たまたまMini屋の修行に、丁稚奉公で勝手に住み込んだ『ガレージミニ』さんで、シリーズ物の整備に触れる事になりました。
ただ、レンジ(金持ちクルマ)は好きでない社長でしたので、触れるのはシリーズ物かディフェンダーばかりです。
Miniの作業の合間に、手の空いた者が、ランドローバーの作業をするのです。
そうそう初めてフォワードコントロールを見たのも、ここの在庫車でした。
とにかく躊躇せずに何でもガンガンバラシちゃうのが、このお店の芸風です。
色んな作業をしながら感じたのは、シンプルで作業し易い考えられたクルマだと言う事。
それと英国物は、錆び落としが大変という事を学びました。
実は、「ガレミニ」のK社長の所に「ランドローバー・マガジン(日本物)」のKプロデューサーさんが出入りされていた縁で、創刊間もない「LR誌」の記事に携わる機会もありました。
それは、創刊2号での記事で「北海道で朽ち果てたシリーズ2を発見!なんと再生計画が進められるという...」のを、お手伝い。
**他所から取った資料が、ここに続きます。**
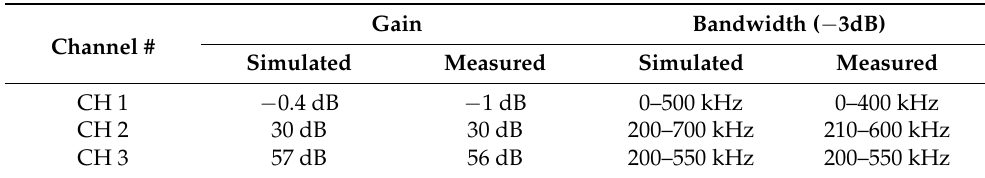
Table 3. Characterization of gain and frequency response of the three channels.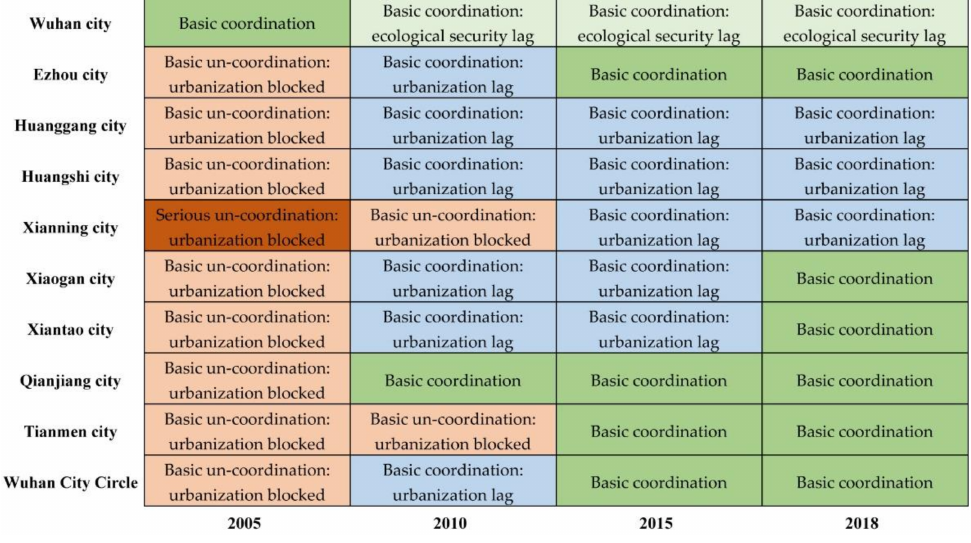
Figure 7. The classification of coupling coordination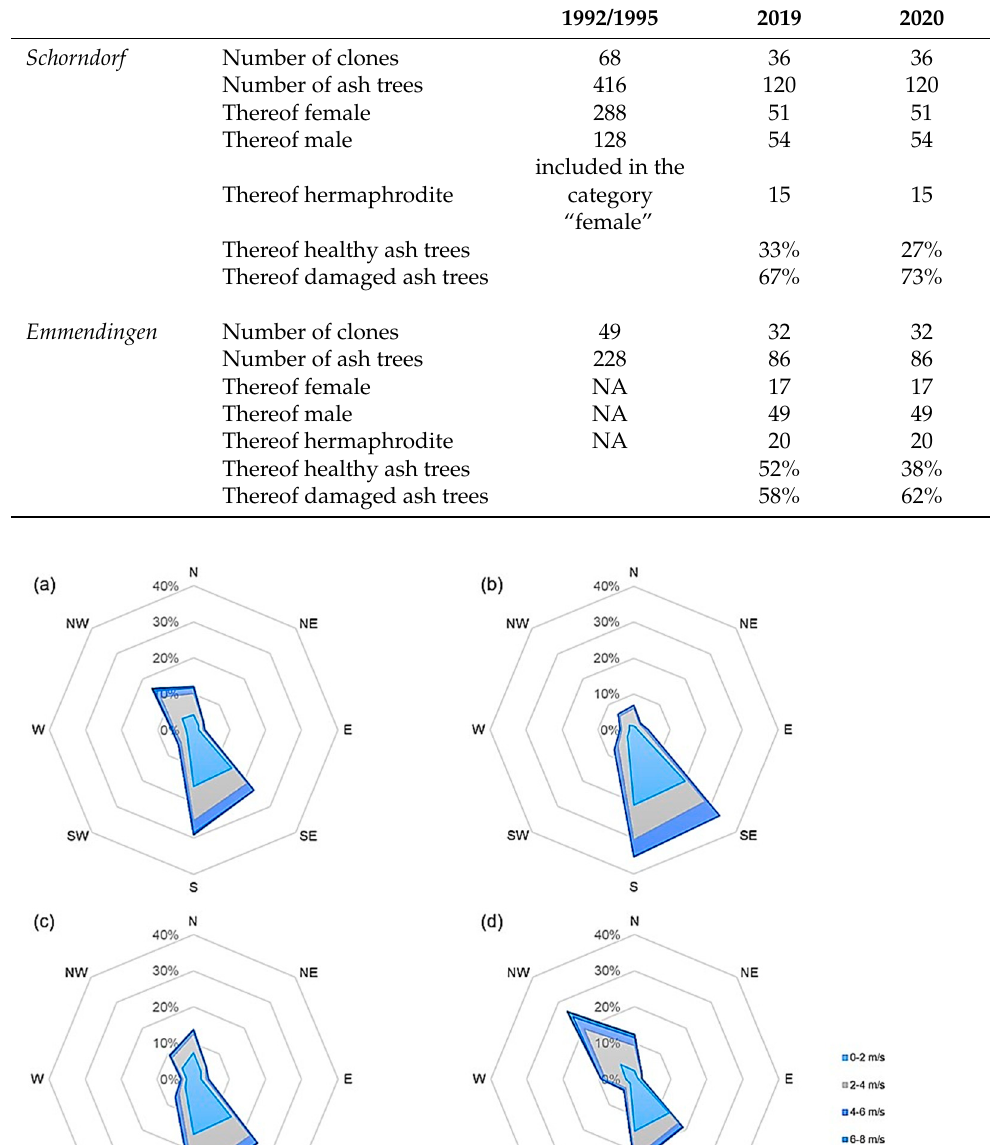
Table A1. Plantation tree information.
これは実家の近所のスクラップ屋に並んでいた、自分が欲しくて狙っていたブツでした。
当時、丁稚でお世話になったガレミニのK社長から、「何でもいいからネタ協力すれ」との事で記事になったものです。
写真の隅に、ワンカット写っていたりします。
その後、ガレミニでこの取材車のS2ピックを、バラす作業を手伝う事になりました。
この時に、古いランドローバーの品質の高さと設計の面白さを、うかがい知る出来事に遭遇したのです。
その①は、全く腐れていないアルミのボディパネルです。
それまで乗り継いだ数十台の古い欧州のクルマ達は、どれも金属腐食との戦いでした。
そんな経験から、海岸の牧場で潮風に吹きさらしで使われていたS2ピックの腐食の殆ど無いボディに、驚きと興味が湧いたのです。
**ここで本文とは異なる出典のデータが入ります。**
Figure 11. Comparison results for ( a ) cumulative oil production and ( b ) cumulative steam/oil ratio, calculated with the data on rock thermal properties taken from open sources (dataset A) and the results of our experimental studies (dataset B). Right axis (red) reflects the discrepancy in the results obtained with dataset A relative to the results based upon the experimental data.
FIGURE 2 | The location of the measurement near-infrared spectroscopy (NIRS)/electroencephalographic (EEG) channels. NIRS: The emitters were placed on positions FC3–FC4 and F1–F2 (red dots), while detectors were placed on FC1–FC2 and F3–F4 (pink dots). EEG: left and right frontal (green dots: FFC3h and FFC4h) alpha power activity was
だって、古いイタリア車やフランス車のレーシングモデルのアルミボディでさえも、腐っているのを何台も見ていましたから...
そしてその②は、紙細工なのか?と感じる程の軽いボディーパネル。
ドアAssyを取り外した時に一本指でぶら下げれれるその軽さは、江戸川区某所の工場で持たせてもらったパリダカ用のパジェロ用カーボンドアパネルと変わらぬ重さだったのです。
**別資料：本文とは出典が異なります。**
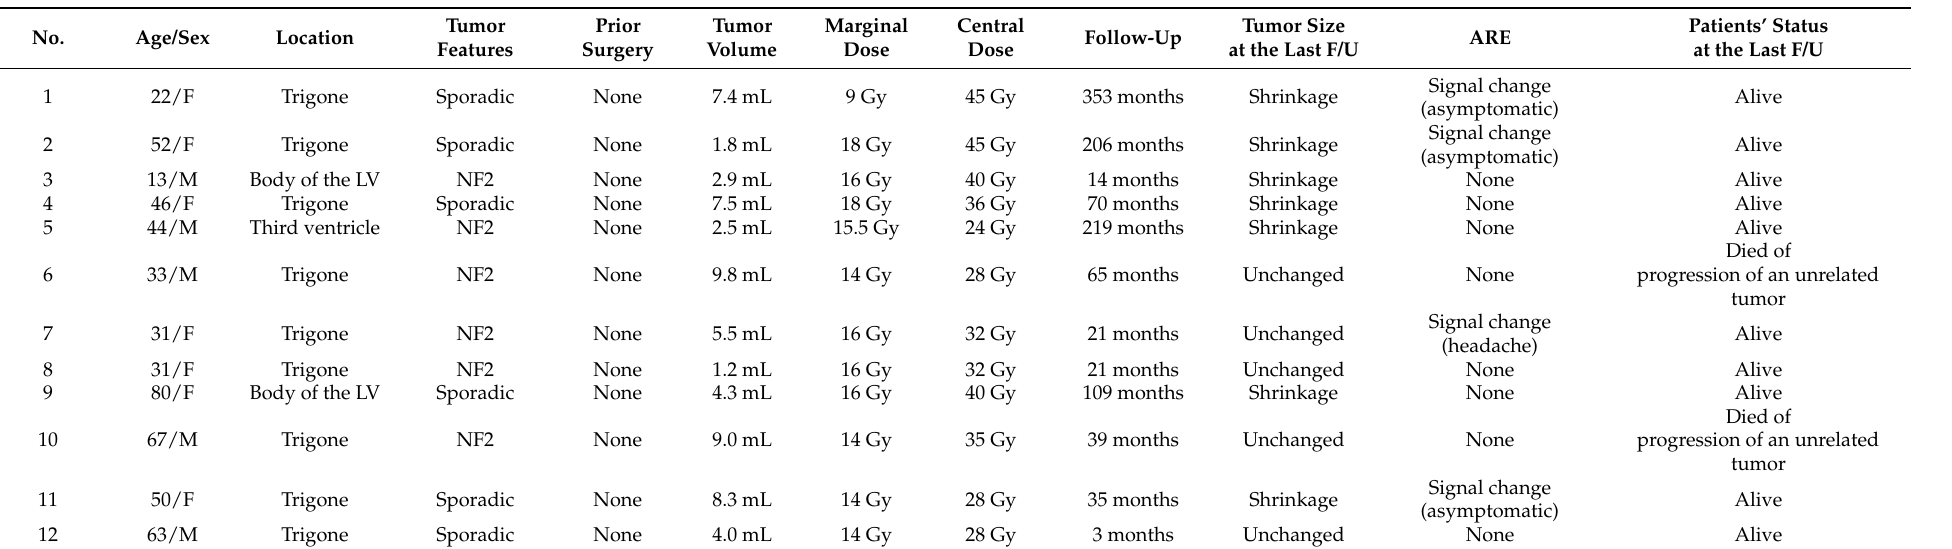
Table 2. Summary data of all intraventricular meningiomas treated with stereotactic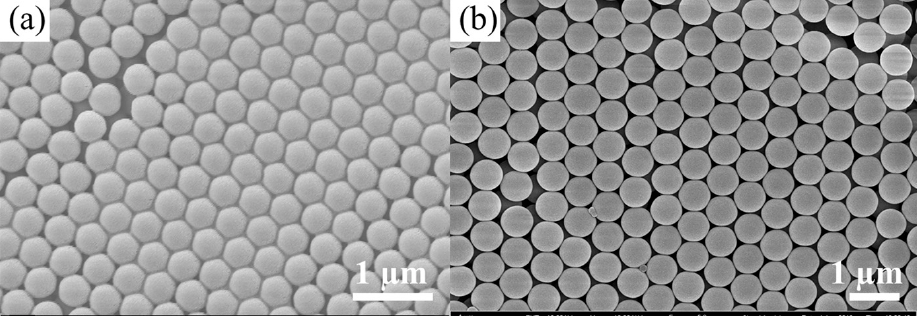
Figure 4. SEM images of synthesized SMs with particle sizes of ( a ) 451 nm and ( b ) 547 nm.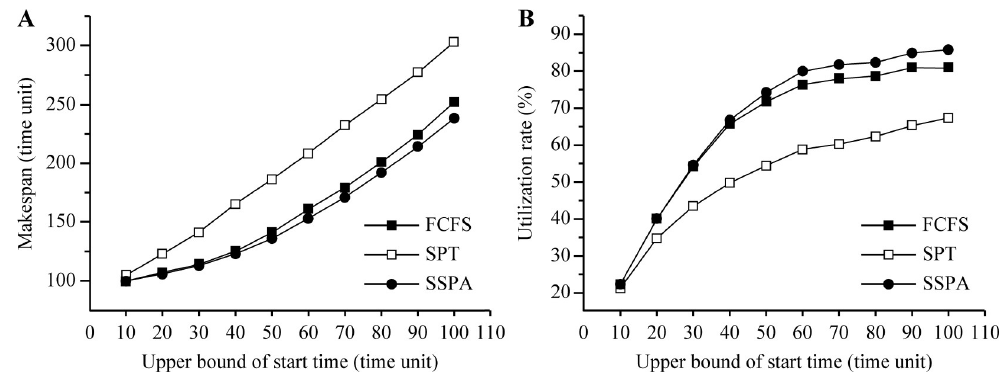
Fig 7. Results for variable upper bound of start time. (a) Makespan and (b) utilization rate.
そしてその③は、キャビンのルーフパネルを取り外す時の出来事です。
8mmか6mm程度のボルトナットで固定されているのですが、その痩せ細った古いボルトが丈夫な事!
いつもの調子で折ってしまおうとしても全く折れず、潤滑スプレーを吹きかけながらスパナ2本で力任せにまわし続けるしかないのです。
キーキーではなくギーギーと音を発しながら、煙を上げて最後までボルトナットの仕事を果たすそのクオリティには、涙さえ出るほどでした。
結局は、数十本の痩せ細ったボルトは殆ど折れる事無く、ただ体力と時間を僕から奪ったのです。
もちろん、他の箇所のネジ類も同じく素晴らしいクオリティで、皆をテコズラシテくれたのは言うまでもありません。(笑)
それらの経験は、子供の頃の亡き叔父の言葉と相乗効果で、ランドローバーを更に強く意識させてくれるのでした。
ただし、その丁稚の頃のメインの作業は、毎日のクイック作業に3日に一台くらいのペースで成約される『全バラシのフルオーダーミニ』の製作です。
1100cc、1275cc、1380ccなどのチューニングMiniがウジャウジャ組まれる環境でしたから、意識はやはりMiniです。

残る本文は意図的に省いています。